昏迷不醒的許卿桓,生死未蔔的韓亦,他們的命,要誰來還債?

……

才不過離家兩晚,世界卻已經天翻地覆。舒淺連洗臉的力氣都沒有,一進門就跌跌撞撞走回卧室,然後“撲通”一下趴倒在了床上。穆楊跟在身後鎖好門,本來也早已滿心疲憊,卻還是在屋裏仔仔細細巡視檢查一番,确認沒有異樣了才随她走進卧室,将窗簾拉得嚴嚴實實,這才打開床頭橙黃色的小燈。

“淺淺,”他輕聲叫,“先把外套脫了再睡。”

沒有回應,只有她均勻的呼吸聲在幽靜的室內響起。穆楊無奈,動作卻無比溫柔地把她的睡姿扶正,脫去外衣長褲又蓋上被子,這才走進浴室飛快沖了個澡,陪她一同躺下。

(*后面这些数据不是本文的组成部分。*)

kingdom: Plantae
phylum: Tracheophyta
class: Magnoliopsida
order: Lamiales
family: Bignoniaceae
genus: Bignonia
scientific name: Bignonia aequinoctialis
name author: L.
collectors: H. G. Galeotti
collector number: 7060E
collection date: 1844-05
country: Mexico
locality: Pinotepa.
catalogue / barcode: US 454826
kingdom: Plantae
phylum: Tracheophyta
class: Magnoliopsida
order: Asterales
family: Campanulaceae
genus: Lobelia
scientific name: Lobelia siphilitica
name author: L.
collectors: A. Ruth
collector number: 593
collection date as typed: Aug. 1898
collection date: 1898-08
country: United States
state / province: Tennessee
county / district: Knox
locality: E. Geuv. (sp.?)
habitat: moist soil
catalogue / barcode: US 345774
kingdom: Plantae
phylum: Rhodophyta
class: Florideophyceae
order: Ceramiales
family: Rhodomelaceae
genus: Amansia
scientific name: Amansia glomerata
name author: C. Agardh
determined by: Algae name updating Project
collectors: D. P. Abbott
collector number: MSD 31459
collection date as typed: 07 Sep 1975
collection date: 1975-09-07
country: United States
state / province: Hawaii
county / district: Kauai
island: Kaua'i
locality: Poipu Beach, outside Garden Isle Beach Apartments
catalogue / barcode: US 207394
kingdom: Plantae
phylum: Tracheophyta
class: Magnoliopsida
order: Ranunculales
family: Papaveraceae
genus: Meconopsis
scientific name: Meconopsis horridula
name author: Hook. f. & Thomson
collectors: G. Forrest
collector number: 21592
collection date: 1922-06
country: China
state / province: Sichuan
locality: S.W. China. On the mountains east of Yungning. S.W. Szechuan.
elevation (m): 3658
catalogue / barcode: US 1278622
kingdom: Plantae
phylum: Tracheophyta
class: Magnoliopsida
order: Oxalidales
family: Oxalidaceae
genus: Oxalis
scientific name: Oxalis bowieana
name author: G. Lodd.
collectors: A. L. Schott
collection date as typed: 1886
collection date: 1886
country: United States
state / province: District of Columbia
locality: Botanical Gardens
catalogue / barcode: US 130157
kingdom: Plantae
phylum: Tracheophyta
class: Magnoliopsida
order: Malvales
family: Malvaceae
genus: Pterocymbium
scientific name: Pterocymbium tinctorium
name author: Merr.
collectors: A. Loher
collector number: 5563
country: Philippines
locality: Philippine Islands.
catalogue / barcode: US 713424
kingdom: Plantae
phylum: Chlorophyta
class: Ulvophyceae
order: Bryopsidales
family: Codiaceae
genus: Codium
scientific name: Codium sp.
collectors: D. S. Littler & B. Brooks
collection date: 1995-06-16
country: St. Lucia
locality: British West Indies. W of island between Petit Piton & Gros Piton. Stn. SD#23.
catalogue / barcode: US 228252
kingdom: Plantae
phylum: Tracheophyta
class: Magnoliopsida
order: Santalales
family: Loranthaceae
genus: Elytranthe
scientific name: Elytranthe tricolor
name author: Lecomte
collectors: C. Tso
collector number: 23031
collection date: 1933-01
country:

女人緊閉着眼,蹙了一晚的眉頭終于在睡夢中悄然舒展,長長的睫毛還帶着濕意,臉頰更是泛着薄薄的蒼白。穆楊靜靜地看着,她外露的脖頸下沿還能隐約看到前天晚上他留下的痕跡,像一朵妖嬈的花綻放在她白皙的皮膚上。他伸手輕輕撫過那陰影,指尖的觸感帶着微涼的溫柔,卻不沾染絲毫*。

努力僞裝了許久的平靜終于褪去,穆楊眸中浮現起難以言說的複雜情緒,臉上也布滿了冰冷的決絕,所有的不安都在這一室靜谧中漸漸化為虛有。而他收回的手也在她看不見的黑暗裏,無意識地握緊成拳。

終于要……對她下手了麽?可他怎麽能再眼看着她受傷,怎麽可能再将她暴露在任何威脅下?

這一次,哪怕失了他自己的命,都不會再允許任何意外發生。